What the exercise asks:
Copy all of the records exactly.

═══ The data ═══

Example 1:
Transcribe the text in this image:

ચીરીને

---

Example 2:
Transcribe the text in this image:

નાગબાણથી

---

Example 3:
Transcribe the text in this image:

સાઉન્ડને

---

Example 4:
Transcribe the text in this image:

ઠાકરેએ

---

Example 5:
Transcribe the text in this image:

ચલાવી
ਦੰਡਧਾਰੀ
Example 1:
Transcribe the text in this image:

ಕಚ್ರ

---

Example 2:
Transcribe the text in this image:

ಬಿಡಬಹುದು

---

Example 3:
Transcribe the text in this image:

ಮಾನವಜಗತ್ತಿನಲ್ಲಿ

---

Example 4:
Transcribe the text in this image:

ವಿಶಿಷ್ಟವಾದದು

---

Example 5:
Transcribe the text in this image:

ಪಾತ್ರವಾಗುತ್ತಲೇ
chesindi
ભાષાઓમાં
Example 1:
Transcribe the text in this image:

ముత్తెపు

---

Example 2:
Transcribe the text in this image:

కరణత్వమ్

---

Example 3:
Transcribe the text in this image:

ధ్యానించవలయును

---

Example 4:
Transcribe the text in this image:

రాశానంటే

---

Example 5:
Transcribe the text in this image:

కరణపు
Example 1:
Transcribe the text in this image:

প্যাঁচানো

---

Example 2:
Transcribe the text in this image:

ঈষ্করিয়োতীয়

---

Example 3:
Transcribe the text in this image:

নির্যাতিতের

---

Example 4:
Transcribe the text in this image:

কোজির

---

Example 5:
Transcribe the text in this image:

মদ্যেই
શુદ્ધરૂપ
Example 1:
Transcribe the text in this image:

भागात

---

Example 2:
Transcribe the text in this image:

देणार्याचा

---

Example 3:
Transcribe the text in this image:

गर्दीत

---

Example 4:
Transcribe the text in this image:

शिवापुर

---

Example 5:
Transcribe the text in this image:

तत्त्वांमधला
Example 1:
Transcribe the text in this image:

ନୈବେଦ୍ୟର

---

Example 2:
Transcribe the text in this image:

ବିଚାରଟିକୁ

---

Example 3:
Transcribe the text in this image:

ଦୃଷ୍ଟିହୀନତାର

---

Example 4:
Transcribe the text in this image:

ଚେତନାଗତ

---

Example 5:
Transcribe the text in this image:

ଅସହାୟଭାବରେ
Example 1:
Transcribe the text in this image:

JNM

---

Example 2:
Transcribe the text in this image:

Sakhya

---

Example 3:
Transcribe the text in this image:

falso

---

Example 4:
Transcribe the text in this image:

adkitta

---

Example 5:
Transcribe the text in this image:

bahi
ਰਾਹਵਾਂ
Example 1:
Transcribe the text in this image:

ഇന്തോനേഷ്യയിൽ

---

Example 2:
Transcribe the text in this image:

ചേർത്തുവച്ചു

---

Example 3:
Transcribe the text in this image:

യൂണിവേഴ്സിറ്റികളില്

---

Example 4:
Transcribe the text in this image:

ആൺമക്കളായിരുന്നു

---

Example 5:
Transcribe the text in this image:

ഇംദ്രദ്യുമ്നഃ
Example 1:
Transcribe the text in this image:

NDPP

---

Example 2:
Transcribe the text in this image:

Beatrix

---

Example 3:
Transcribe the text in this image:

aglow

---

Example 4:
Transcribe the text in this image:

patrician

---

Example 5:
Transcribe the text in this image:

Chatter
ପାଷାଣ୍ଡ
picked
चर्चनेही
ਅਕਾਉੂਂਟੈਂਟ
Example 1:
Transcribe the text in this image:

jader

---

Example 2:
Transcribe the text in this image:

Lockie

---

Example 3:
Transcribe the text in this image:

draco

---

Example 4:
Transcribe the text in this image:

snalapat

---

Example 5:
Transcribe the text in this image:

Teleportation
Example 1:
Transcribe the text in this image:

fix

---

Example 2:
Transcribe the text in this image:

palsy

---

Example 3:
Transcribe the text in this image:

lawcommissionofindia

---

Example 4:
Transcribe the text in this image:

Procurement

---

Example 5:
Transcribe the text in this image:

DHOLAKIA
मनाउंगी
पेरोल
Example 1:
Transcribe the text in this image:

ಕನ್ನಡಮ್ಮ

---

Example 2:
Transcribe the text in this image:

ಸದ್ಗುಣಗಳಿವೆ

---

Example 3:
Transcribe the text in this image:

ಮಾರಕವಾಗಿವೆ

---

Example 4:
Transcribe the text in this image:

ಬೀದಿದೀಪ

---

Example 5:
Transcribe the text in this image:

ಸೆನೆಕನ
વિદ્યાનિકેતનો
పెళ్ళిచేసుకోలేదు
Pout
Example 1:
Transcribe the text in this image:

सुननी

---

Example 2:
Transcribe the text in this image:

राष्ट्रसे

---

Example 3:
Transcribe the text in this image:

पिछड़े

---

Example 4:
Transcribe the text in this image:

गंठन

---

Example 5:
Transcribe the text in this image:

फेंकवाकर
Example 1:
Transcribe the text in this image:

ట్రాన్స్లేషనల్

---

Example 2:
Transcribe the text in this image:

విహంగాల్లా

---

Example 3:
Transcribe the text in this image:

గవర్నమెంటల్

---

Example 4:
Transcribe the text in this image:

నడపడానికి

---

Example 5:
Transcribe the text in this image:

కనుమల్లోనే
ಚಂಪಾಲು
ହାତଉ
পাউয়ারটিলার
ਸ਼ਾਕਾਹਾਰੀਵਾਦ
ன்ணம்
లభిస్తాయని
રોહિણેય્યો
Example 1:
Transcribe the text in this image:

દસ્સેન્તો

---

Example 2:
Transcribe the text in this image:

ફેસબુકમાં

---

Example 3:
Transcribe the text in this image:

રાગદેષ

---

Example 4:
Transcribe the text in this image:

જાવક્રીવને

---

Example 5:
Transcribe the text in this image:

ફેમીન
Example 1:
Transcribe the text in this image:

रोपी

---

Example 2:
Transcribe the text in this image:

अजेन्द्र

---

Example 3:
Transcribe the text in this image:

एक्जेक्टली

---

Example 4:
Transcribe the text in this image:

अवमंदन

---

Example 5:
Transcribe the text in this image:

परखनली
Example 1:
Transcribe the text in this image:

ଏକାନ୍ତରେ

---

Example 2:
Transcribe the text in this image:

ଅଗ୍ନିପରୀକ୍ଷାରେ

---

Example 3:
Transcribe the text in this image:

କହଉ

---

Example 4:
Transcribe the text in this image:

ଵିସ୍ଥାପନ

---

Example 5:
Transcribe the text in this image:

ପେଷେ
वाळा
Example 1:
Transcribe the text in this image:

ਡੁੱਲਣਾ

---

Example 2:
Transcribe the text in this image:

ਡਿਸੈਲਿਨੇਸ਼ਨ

═══

Response:
Example 1:
Transcribe the text in this image:

ચીરીને

---

Example 2:
Transcribe the text in this image:

નાગબાણથી

---

Example 3:
Transcribe the text in this image:

સાઉન્ડને

---

Example 4:
Transcribe the text in this image:

ઠાકરેએ

---

Example 5:
Transcribe the text in this image:

ચલાવી
ਦੰਡਧਾਰੀ
Example 1:
Transcribe the text in this image:

ಕಚ್ರ

---

Example 2:
Transcribe the text in this image:

ಬಿಡಬಹುದು

---

Example 3:
Transcribe the text in this image:

ಮಾನವಜಗತ್ತಿನಲ್ಲಿ

---

Example 4:
Transcribe the text in this image:

ವಿಶಿಷ್ಟವಾದದು

---

Example 5:
Transcribe the text in this image:

ಪಾತ್ರವಾಗುತ್ತಲೇ
chesindi
ભાષાઓમાં
Example 1:
Transcribe the text in this image:

ముత్తెపు

---

Example 2:
Transcribe the text in this image:

కరణత్వమ్

---

Example 3:
Transcribe the text in this image:

ధ్యానించవలయును

---

Example 4:
Transcribe the text in this image:

రాశానంటే

---

Example 5:
Transcribe the text in this image:

కరణపు
Example 1:
Transcribe the text in this image:

প্যাঁচানো

---

Example 2:
Transcribe the text in this image:

ঈষ্করিয়োতীয়

---

Example 3:
Transcribe the text in this image:

নির্যাতিতের

---

Example 4:
Transcribe the text in this image:

কোজির

---

Example 5:
Transcribe the text in this image:

মদ্যেই
શુદ્ધરૂપ
Example 1:
Transcribe the text in this image:

भागात

---

Example 2:
Transcribe the text in this image:

देणार्याचा

---

Example 3:
Transcribe the text in this image:

गर्दीत

---

Example 4:
Transcribe the text in this image:

शिवापुर

---

Example 5:
Transcribe the text in this image:

तत्त्वांमधला
Example 1:
Transcribe the text in this image:

ନୈବେଦ୍ୟର

---

Example 2:
Transcribe the text in this image:

ବିଚାରଟିକୁ

---

Example 3:
Transcribe the text in this image:

ଦୃଷ୍ଟିହୀନତାର

---

Example 4:
Transcribe the text in this image:

ଚେତନାଗତ

---

Example 5:
Transcribe the text in this image:

ଅସହାୟଭାବରେ
Example 1:
Transcribe the text in this image:

JNM

---

Example 2:
Transcribe the text in this image:

Sakhya

---

Example 3:
Transcribe the text in this image:

falso

---

Example 4:
Transcribe the text in this image:

adkitta

---

Example 5:
Transcribe the text in this image:

bahi
ਰਾਹਵਾਂ
Example 1:
Transcribe the text in this image:

ഇന്തോനേഷ്യയിൽ

---

Example 2:
Transcribe the text in this image:

ചേർത്തുവച്ചു

---

Example 3:
Transcribe the text in this image:

യൂണിവേഴ്സിറ്റികളില്

---

Example 4:
Transcribe the text in this image:

ആൺമക്കളായിരുന്നു

---

Example 5:
Transcribe the text in this image:

ഇംദ്രദ്യുമ്നഃ
Example 1:
Transcribe the text in this image:

NDPP

---

Example 2:
Transcribe the text in this image:

Beatrix

---

Example 3:
Transcribe the text in this image:

aglow

---

Example 4:
Transcribe the text in this image:

patrician

---

Example 5:
Transcribe the text in this image:

Chatter
ପାଷାଣ୍ଡ
picked
चर्चनेही
ਅਕਾਉੂਂਟੈਂਟ
Example 1:
Transcribe the text in this image:

jader

---

Example 2:
Transcribe the text in this image:

Lockie

---

Example 3:
Transcribe the text in this image:

draco

---

Example 4:
Transcribe the text in this image:

snalapat

---

Example 5:
Transcribe the text in this image:

Teleportation
Example 1:
Transcribe the text in this image:

fix

---

Example 2:
Transcribe the text in this image:

palsy

---

Example 3:
Transcribe the text in this image:

lawcommissionofindia

---

Example 4:
Transcribe the text in this image:

Procurement

---

Example 5:
Transcribe the text in this image:

DHOLAKIA
मनाउंगी
पेरोल
Example 1:
Transcribe the text in this image:

ಕನ್ನಡಮ್ಮ

---

Example 2:
Transcribe the text in this image:

ಸದ್ಗುಣಗಳಿವೆ

---

Example 3:
Transcribe the text in this image:

ಮಾರಕವಾಗಿವೆ

---

Example 4:
Transcribe the text in this image:

ಬೀದಿದೀಪ

---

Example 5:
Transcribe the text in this image:

ಸೆನೆಕನ
વિદ્યાનિકેતનો
పెళ్ళిచేసుకోలేదు
Pout
Example 1:
Transcribe the text in this image:

सुननी

---

Example 2:
Transcribe the text in this image:

राष्ट्रसे

---

Example 3:
Transcribe the text in this image:

पिछड़े

---

Example 4:
Transcribe the text in this image:

गंठन

---

Example 5:
Transcribe the text in this image:

फेंकवाकर
Example 1:
Transcribe the text in this image:

ట్రాన్స్లేషనల్

---

Example 2:
Transcribe the text in this image:

విహంగాల్లా

---

Example 3:
Transcribe the text in this image:

గవర్నమెంటల్

---

Example 4:
Transcribe the text in this image:

నడపడానికి

---

Example 5:
Transcribe the text in this image:

కనుమల్లోనే
ಚಂಪಾಲು
ହାତଉ
পাউয়ারটিলার
ਸ਼ਾਕਾਹਾਰੀਵਾਦ
ன்ணம்
లభిస్తాయని
રોહિણેય્યો
Example 1:
Transcribe the text in this image:

દસ્સેન્તો

---

Example 2:
Transcribe the text in this image:

ફેસબુકમાં

---

Example 3:
Transcribe the text in this image:

રાગદેષ

---

Example 4:
Transcribe the text in this image:

જાવક્રીવને

---

Example 5:
Transcribe the text in this image:

ફેમીન
Example 1:
Transcribe the text in this image:

रोपी

---

Example 2:
Transcribe the text in this image:

अजेन्द्र

---

Example 3:
Transcribe the text in this image:

एक्जेक्टली

---

Example 4:
Transcribe the text in this image:

अवमंदन

---

Example 5:
Transcribe the text in this image:

परखनली
Example 1:
Transcribe the text in this image:

ଏକାନ୍ତରେ

---

Example 2:
Transcribe the text in this image:

ଅଗ୍ନିପରୀକ୍ଷାରେ

---

Example 3:
Transcribe the text in this image:

କହଉ

---

Example 4:
Transcribe the text in this image:

ଵିସ୍ଥାପନ

---

Example 5:
Transcribe the text in this image:

ପେଷେ
वाळा
Example 1:
Transcribe the text in this image:

ਡੁੱਲਣਾ

---

Example 2:
Transcribe the text in this image:

ਡਿਸੈਲਿਨੇਸ਼ਨ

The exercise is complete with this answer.